** Directions for this task **
List, from the lines below, each one with "also" in it.

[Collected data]
Start of Block

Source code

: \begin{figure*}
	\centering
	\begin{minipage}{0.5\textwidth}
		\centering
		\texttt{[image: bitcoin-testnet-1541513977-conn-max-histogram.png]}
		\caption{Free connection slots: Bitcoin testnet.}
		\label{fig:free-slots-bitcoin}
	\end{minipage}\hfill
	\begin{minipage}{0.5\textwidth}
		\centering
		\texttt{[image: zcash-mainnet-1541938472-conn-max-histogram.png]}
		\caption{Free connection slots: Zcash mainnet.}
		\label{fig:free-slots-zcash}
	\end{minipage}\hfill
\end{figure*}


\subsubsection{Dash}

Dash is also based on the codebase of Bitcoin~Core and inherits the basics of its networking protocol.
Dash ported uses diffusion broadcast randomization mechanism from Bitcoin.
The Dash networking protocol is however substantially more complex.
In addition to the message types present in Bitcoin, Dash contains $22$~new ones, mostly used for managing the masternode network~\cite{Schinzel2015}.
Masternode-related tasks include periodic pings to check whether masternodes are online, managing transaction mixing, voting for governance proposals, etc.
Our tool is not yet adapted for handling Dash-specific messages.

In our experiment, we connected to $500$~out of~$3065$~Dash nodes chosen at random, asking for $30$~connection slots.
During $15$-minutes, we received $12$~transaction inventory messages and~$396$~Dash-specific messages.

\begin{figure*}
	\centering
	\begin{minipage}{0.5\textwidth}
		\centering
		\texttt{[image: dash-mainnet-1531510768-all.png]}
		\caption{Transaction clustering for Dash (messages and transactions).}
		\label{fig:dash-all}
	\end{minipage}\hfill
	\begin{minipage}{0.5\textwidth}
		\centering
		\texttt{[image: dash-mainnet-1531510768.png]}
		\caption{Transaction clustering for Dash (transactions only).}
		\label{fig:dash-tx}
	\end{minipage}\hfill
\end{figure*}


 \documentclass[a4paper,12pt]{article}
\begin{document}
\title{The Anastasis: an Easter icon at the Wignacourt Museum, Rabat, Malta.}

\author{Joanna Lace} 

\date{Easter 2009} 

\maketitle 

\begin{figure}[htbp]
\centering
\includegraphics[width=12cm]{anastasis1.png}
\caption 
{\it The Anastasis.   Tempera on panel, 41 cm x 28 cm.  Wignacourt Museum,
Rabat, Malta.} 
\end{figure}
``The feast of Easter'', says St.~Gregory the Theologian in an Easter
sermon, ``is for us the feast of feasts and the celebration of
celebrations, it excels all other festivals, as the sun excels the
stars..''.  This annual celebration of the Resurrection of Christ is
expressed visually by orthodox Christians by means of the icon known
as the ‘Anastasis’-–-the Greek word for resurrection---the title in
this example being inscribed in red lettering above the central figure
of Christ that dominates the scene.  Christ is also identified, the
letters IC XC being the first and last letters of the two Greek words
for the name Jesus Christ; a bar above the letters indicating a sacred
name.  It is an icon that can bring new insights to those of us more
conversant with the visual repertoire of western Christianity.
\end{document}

End of Block

** Answer to this problem **
Dash is also based on the codebase of Bitcoin~Core and inherits the basics of its networking protocol.
of Christ that dominates the scene.  Christ is also identified, the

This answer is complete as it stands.